Tuttle: When I became a vegetarian when I was 22 years old, it was totally
for the animals, the environment and human starvation. When I was living
at the Farm, they started telling me how animals are confined in these
horrible cages. How the beaks of chickens are cut off so they don’t peck
each other’s eyes out. How they steal babies from the mother cows for milk
production. I read Diet for a Small Planet, which said we could feed
everyone if we fed the plants to humans instead of animals. There was more
than enough grain and food being grown to feed everyone -- starvation was
completely unnecessary.

NE: I understand your spend most of the time on the road in a nicely
outfitted van. Is it hard to eat as a vegan while traveling?
Tuttle: If you’re 99 percent committed, things are difficult. If you’re
100 percent committed, it’s really easy. That’s it. There is no other
option. Madeleine, my wife, is very good at being creative.  She does most
of the cooking. We find more and more health food stores around, and even
regular stores are selling organic produce.
NE: In your travels, have you yourself visited feedlots?
Tuttle: Yes, they are the ugliest places you can imagine. They smell bad,
they look horrible. If human beings are capable of extreme ugliness, this
is it.

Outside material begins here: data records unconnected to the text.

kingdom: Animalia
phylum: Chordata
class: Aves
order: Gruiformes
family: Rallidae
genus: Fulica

They can sugarcoat things by keeping people out of them, but they
are concentration camps for animals. People get sick working in these
places. They are concentrated misery.
Whenever animals are used for food, cruelty is involved.  If you look
behind the curtain, they push the cows to give more milk by taking their
babies away. Rennet is used to make cheese, it coagulates the milk, and
they get it from the fourth stomach of a baby calf. There’s no legal
definition for free range eggs except they’re not in a battery cage. But
they’re crammed into sheds that smell horribly of ammonia and the males
are thrown into a shredder and fed back to the females. The chickens are
force-molted, which means they starve them in order to shock their system
into a new cycle of laying eggs. And that’s totally admissible.

NE: Many people think of hunting and fishing as more humane. Do you have a
problem with it?
Tuttle: I do, because it’s creating in our consciousness a mentality of
violence toward other living beings. Chasing them, shooting them, trying
to trick them with lures and pulling them out of the water. Martin Luther
King said we’re all connected. When we get caught in this kind of
violence, it boomerangs in all kinds of different ways.  We are in the
middle of the largest extinction of species in 65 million years, and we
don’t seem to care about it. I think that’s a reflection of our essential
disconnectedness. We’re cutting down forests for grazing and raising
mono-crops. It causes immense obesity for us, starvation, misery, terror
for the animals, pollution for the water, and it stunts our growth
I sympathize with people who want to be compassionate and want to get
lovingly created animal food, but the underlying thing is no matter what
we do, we are stealing their purpose and their sovereignty. We are taught
from birth that we are humans and they’re just animals.

NE: You talk a lot about food and its connections to politics and health.
Can you expound on that?
Tuttle: We have an unfair system in which we’re giving millions of dollars
of taxpayer subsidies to agriculture, which supports a diet that promotes
disease. We are constantly encouraged to buy processed foods that are
loaded with chemicals and pesticides. Animal products are promoted that
are toxic with saturated fats and cholesterol. We need to have fiber. If
you read research by T. Colin Campbell, a respected nutritional researcher
from Cornell University, you’ll find his findings from a huge study of
thousands of people—it’s the Oxford Cornell study. He concludes that
animal protein acidifies our tissues, which creates a basic environment in
our body that promotes diseases of all kinds—cancer, osteoporosis,
autoimmune disease, and obesity.
Once we understand that our culture’s practices are destructive, we can
change our own attitudes and behaviors and be a force for blessing not
only ourselves and our loved ones, but the whole world. We are all
connected. When we move to a plant-based diet, there will be plenty of
food for everyone, and no reason to confine and kill animals or destroy
habitat and ecosystems. Paradise is living with compassion.